Hart's second and bigger point in defending the fairy-faith is how its vision of the world pushes back upon a mechanical vision of the cosmos. The fairy-faith is saner than mechanistic visions of nature as it helps us recover a deep intuition that the world is, well, alive, suffused with mind, intelligence, agency, and personhood. Hart goes even further to say that there is a moral imperative in coming to see the world in this enchanted, vital way. Here's Hart making these points:
....there was an essential sanity in Kirkās approach to reality that we would all do well to emulate whenever we find ourselves gravitating toward the obscene fantasy of a purely mechanical natural order. One need not yet believe in fairies to grasp that there is no good reason why one ought not to do so, and that there may even be some moral imperative that one should. To see the world as inhabited by these vital intelligences, or to believe that behind the outward forms of nature there might be an unperceived realm of intelligent order, is simply to respond rationally to one of the ways in which the world seems to address us when we intuit simultaneously its rational frame and the depth of mystery it seems to hide from us.In short, the issue isn't can we believe in fairies, but that we must believe. And the reason for this, Hart continues, concerns how the way we see reality impacts our emotional and moral experience of the world. Materialism evacuates the world of meaning and significance. And as I describe in The Shape of Joy, this evacuation has both mental health and moral consequences. Thus, while believing in fairies might seem to be, from a scientific perspective, delusional, from the perspective of human flourishing and moral engagement the fairy-faith is a saner and truer view of the world. Here's Hart making these points in concluding his essay:
Even if one is so misled about the frame of reality as to think that the world Kirk describes is sheer delusion, again that is of no consequence. A vision of reality this amiable is endlessly preferable to the sheer metaphysical boredom of the materialist view of things and, for that very reason, makes a moral demand on any responsible soul; boredom is, after all, the one force that can utterly defeat the will to care what is or is not true to begin with. It is only some degree of prior enchantment that allows the eye to see, and to seek to see yet more. And so, deluded or not, a belief in fairies will always be in some sense far more rational than the absolute conviction that such things are sheer nonsense, and that the cosmos consists in nothing but brute material events in haphazard combinations.

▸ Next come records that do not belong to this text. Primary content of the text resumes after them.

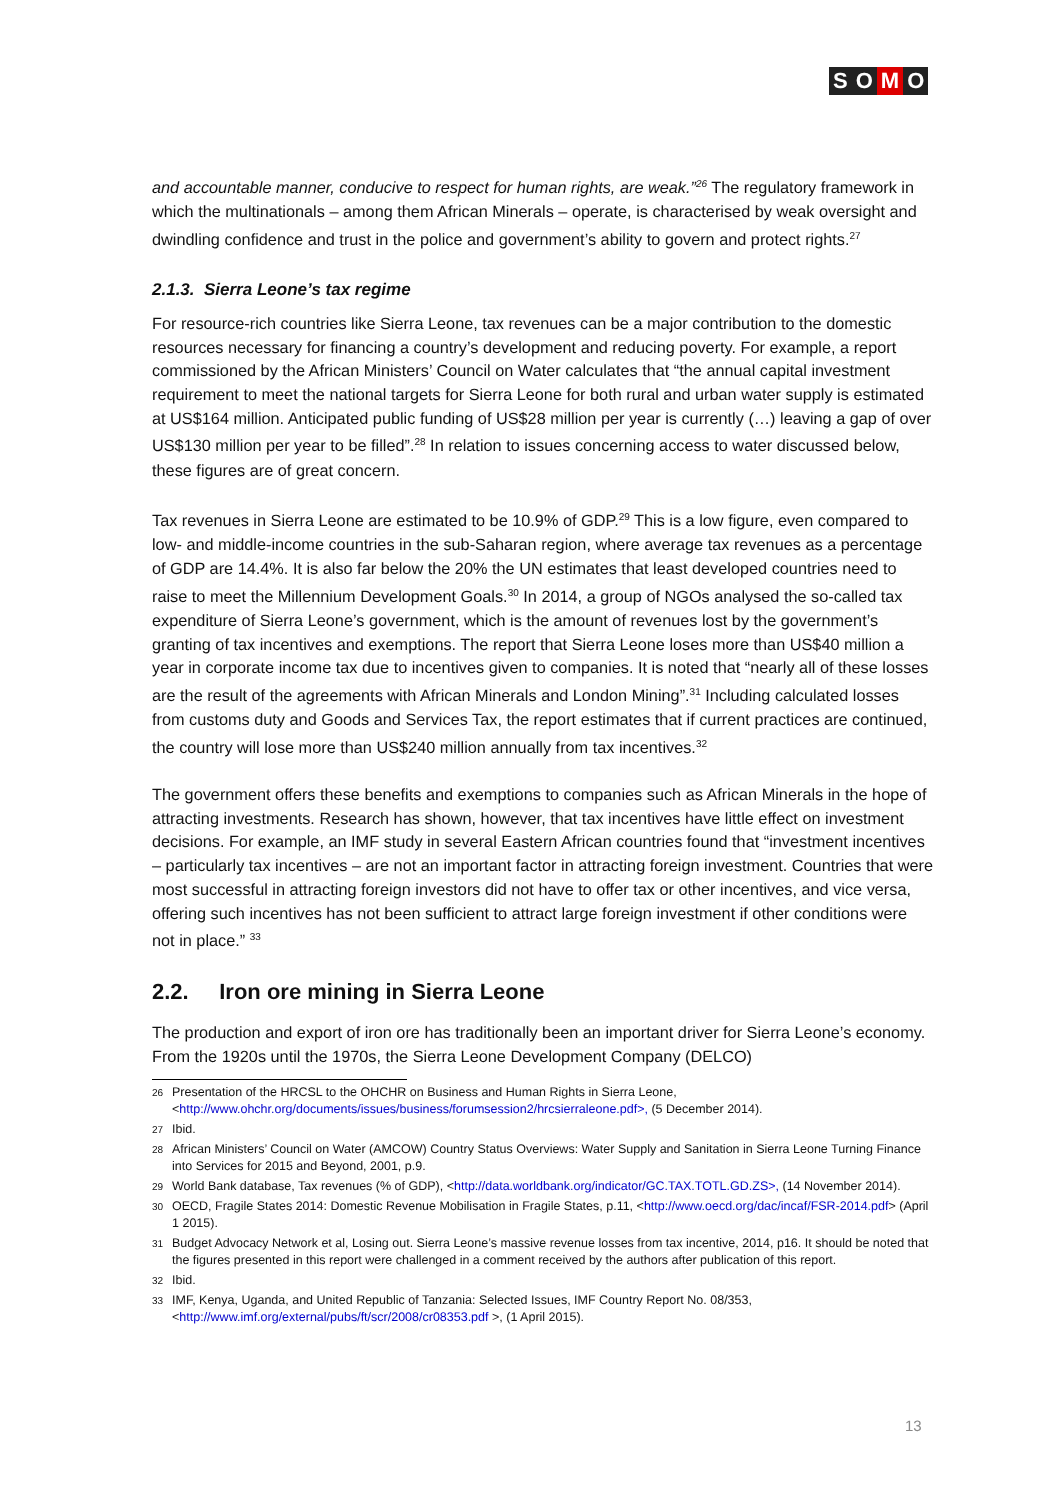S O M O
and accountable manner, conducive to respect for human rights, are weak.”<sup>26</sup> The regulatory framework in which the multinationals – among them African Minerals – operate, is characterised by weak oversight and dwindling confidence and trust in the police and government’s ability to govern and protect rights.<sup>27</sup>
2.1.3. Sierra Leone’s tax regime
For resource-rich countries like Sierra Leone, tax revenues can be a major contribution to the domestic resources necessary for financing a country’s development and reducing poverty. For example, a report commissioned by the African Ministers’ Council on Water calculates that “the annual capital investment requirement to meet the national targets for Sierra Leone for both rural and urban water supply is estimated at US$164 million. Anticipated public funding of US$28 million per year is currently (…) leaving a gap of over US$130 million per year to be filled”.<sup>28</sup> In relation to issues concerning access to water discussed below, these figures are of great concern.
Tax revenues in Sierra Leone are estimated to be 10.9% of GDP.<sup>29</sup> This is a low figure, even compared to low- and middle-income countries in the sub-Saharan region, where average tax revenues as a percentage of GDP are 14.4%. It is also far below the 20% the UN estimates that least developed countries need to raise to meet the Millennium Development Goals.<sup>30</sup> In 2014, a group of NGOs analysed the so-called tax expenditure of Sierra Leone’s government, which is the amount of revenues lost by the government’s granting of tax incentives and exemptions. The report that Sierra Leone loses more than US$40 million a year in corporate income tax due to incentives given to companies. It is noted that “nearly all of these losses are the result of the agreements with African Minerals and London Mining”.<sup>31</sup> Including calculated losses from customs duty and Goods and Services Tax, the report estimates that if current practices are continued, the country will lose more than US$240 million annually from tax incentives.<sup>32</sup>
The government offers these benefits and exemptions to companies such as African Minerals in the hope of attracting investments. Research has shown, however, that tax incentives have little effect on investment decisions. For example, an IMF study in several Eastern African countries found that “investment incentives – particularly tax incentives – are not an important factor in attracting foreign investment. Countries that were most successful in attracting foreign investors did not have to offer tax or other incentives, and vice versa, offering such incentives has not been sufficient to attract large foreign investment if other conditions were not in place.” <sup>33</sup>
2.2. Iron ore mining in Sierra Leone
The production and export of iron ore has traditionally been an important driver for Sierra Leone’s economy. From the 1920s until the 1970s, the Sierra Leone Development Company (DELCO)
<sup>26</sup> Presentation of the HRCSL to the OHCHR on Business and Human Rights in Sierra Leone, <http://www.ohchr.org/documents/issues/business/forumsession2/hrcsierraleone.pdf>, (5 December 2014).
<sup>27</sup> Ibid.
<sup>28</sup> African Ministers’ Council on Water (AMCOW) Country Status Overviews: Water Supply and Sanitation in Sierra Leone Turning Finance into Services for 2015 and Beyond, 2001, p.9.
<sup>29</sup> World Bank database, Tax revenues (% of GDP), <http://data.worldbank.org/indicator/GC.TAX.TOTL.GD.ZS>, (14 November 2014).
<sup>30</sup> OECD, Fragile States 2014: Domestic Revenue Mobilisation in Fragile States, p.11, <http://www.oecd.org/dac/incaf/FSR-2014.pdf> (April 1 2015).
<sup>31</sup> Budget Advocacy Network et al, Losing out. Sierra Leone’s massive revenue losses from tax incentive, 2014, p16. It should be noted that the figures presented in this report were challenged in a comment received by the authors after publication of this report.
<sup>32</sup> Ibid.
<sup>33</sup> IMF, Kenya, Uganda, and United Republic of Tanzania: Selected Issues, IMF Country Report No. 08/353, <http://www.imf.org/external/pubs/ft/scr/2008/cr08353.pdf >, (1 April 2015).
13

Another way of saying this, I suppose, would be that the ability of any of us to view the world with some sort of contemplative rationality rests upon the capacity we possessed as children to see in everything a kind of eloquently articulate mystery, and to believe in far more than what ordinary vision discloses to us: a capacity that endows us with that spiritual eros that allows us to know and love the world, and that we are wise to continue to cultivate in ourselves even after age and disillusion have weakened our sight.